┌────────
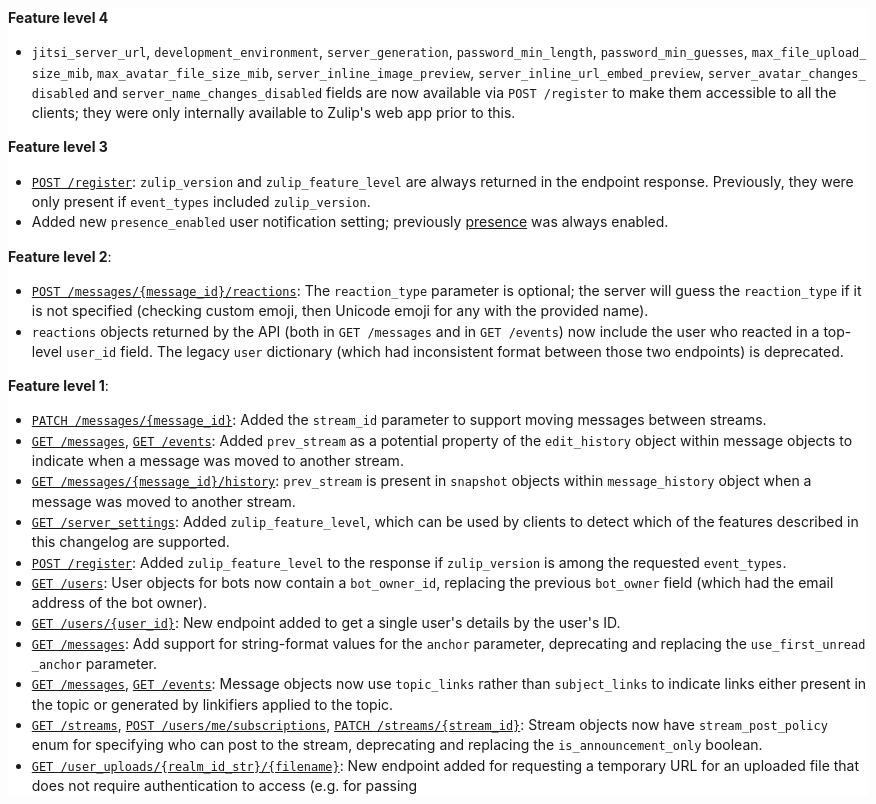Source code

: **Feature level 4**

* `jitsi_server_url`, `development_environment`, `server_generation`,
  `password_min_length`, `password_min_guesses`, `max_file_upload_size_mib`,
  `max_avatar_file_size_mib`, `server_inline_image_preview`,
  `server_inline_url_embed_preview`, `server_avatar_changes_disabled` and
  `server_name_changes_disabled` fields are now available via
  `POST /register` to make them accessible to all the clients;
  they were only internally available to Zulip's web app prior to this.

**Feature level 3**

* [`POST /register`](/api/register-queue): `zulip_version` and
  `zulip_feature_level` are always returned in the endpoint response.
  Previously, they were only present if `event_types` included
  `zulip_version`.
* Added new `presence_enabled` user notification setting; previously
  [presence](/help/status-and-availability) was always enabled.

**Feature level 2**:

* [`POST /messages/{message_id}/reactions`](/api/add-reaction):
  The `reaction_type` parameter is optional; the server will guess the
  `reaction_type` if it is not specified (checking custom emoji, then
  Unicode emoji for any with the provided name).
* `reactions` objects returned by the API (both in `GET /messages` and
  in `GET /events`) now include the user who reacted in a top-level
  `user_id` field.  The legacy `user` dictionary (which had
  inconsistent format between those two endpoints) is deprecated.

**Feature level 1**:

* [`PATCH /messages/{message_id}`](/api/update-message): Added the
  `stream_id` parameter to support moving messages between streams.
* [`GET /messages`](/api/get-messages), [`GET /events`](/api/get-events):
  Added `prev_stream` as a potential property of the `edit_history` object
  within message objects to indicate when a message was moved to another
  stream.
* [`GET /messages/{message_id}/history`](/api/get-message-history):
  `prev_stream` is present in `snapshot` objects within `message_history`
  object when a message was moved to another stream.
* [`GET /server_settings`](/api/get-server-settings): Added
  `zulip_feature_level`, which can be used by clients to detect which
  of the features described in this changelog are supported.
* [`POST /register`](/api/register-queue): Added `zulip_feature_level`
  to the response if `zulip_version` is among the requested
  `event_types`.
* [`GET /users`](/api/get-users): User objects for bots now
  contain a `bot_owner_id`, replacing the previous `bot_owner` field
  (which had the email address of the bot owner).
* [`GET /users/{user_id}`](/api/get-user): New endpoint added to get
  a single user's details by the user's ID.
* [`GET /messages`](/api/get-messages): Add support for string-format
  values for the `anchor` parameter, deprecating and replacing the
  `use_first_unread_anchor` parameter.
* [`GET /messages`](/api/get-messages), [`GET /events`](/api/get-events):
  Message objects now use `topic_links` rather than `subject_links` to
  indicate links either present in the topic or generated by linkifiers
  applied to the topic.
* [`GET /streams`](/api/get-streams),
  [`POST /users/me/subscriptions`](/api/subscribe),
  [`PATCH /streams/{stream_id}`](/api/update-stream): Stream objects now
  have `stream_post_policy` enum for specifying who can post to the stream,
  deprecating and replacing the `is_announcement_only` boolean.
* [`GET /user_uploads/{realm_id_str}/{filename}`](/api/get-file-temporary-url):
  New endpoint added for requesting a temporary URL for an uploaded
  file that does not require authentication to access (e.g. for passing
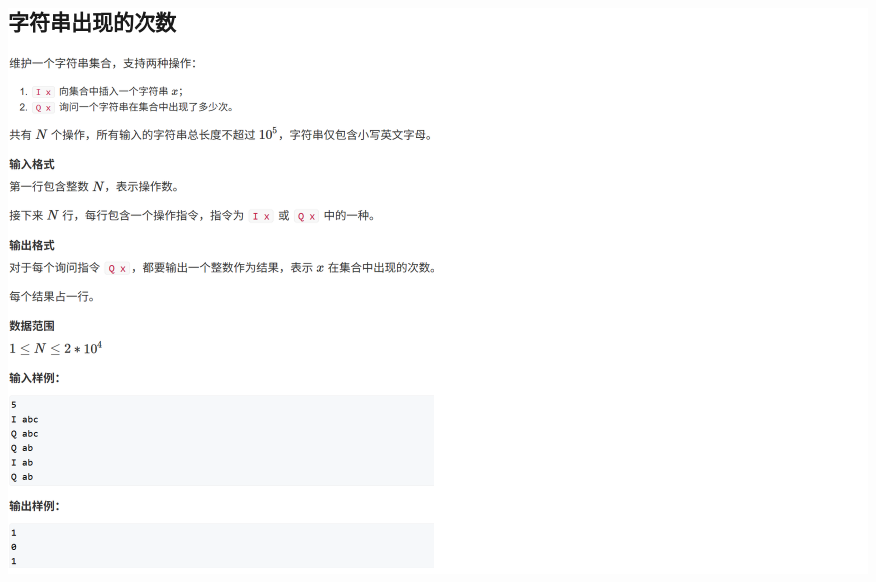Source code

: ## 字符串出现的次数

<img src="算法.assets/f8cb29000b8d26a3e0634e32ddc19691.png" alt="f8cb29000b8d26a3e0634e32ddc19691" style="zoom:50%;" />
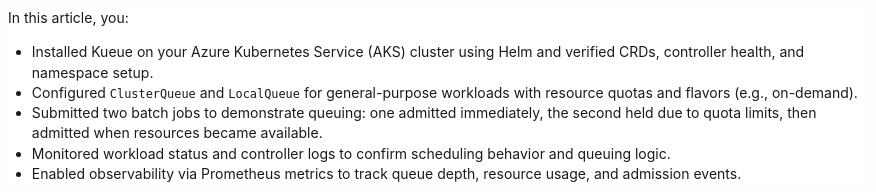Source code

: In this article, you:
* Installed Kueue on your Azure Kubernetes Service (AKS) cluster using Helm and verified CRDs, controller health, and namespace setup.
* Configured `ClusterQueue` and `LocalQueue` for general-purpose workloads with resource quotas and flavors (e.g., on-demand).
* Submitted two batch jobs to demonstrate queuing: one admitted immediately, the second held due to quota limits, then admitted when resources became available.
* Monitored workload status and controller logs to confirm scheduling behavior and queuing logic.
* Enabled observability via Prometheus metrics to track queue depth, resource usage, and admission events.


[az-aks-get-credentials]: /cli/azure/aks#az_aks_get_credentials
[aks-quickstart-cli]: ./learn/quick-kubernetes-deploy-cli.md
[aks-quickstart-portal]: ./learn/quick-kubernetes-deploy-portal.md
[aks-quickstart-powershell]: ./learn/quick-kubernetes-deploy-powershell.md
└────────
--- WHAT YOU SHOULD DO ---
Pick out each line in the records above that contains the word "when", and copy those lines.

--- ANSWER FOR THIS EXERCISE ---
  within message objects to indicate when a message was moved to another
  object when a message was moved to another stream.
* Submitted two batch jobs to demonstrate queuing: one admitted immediately, the second held due to quota limits, then admitted when resources became available.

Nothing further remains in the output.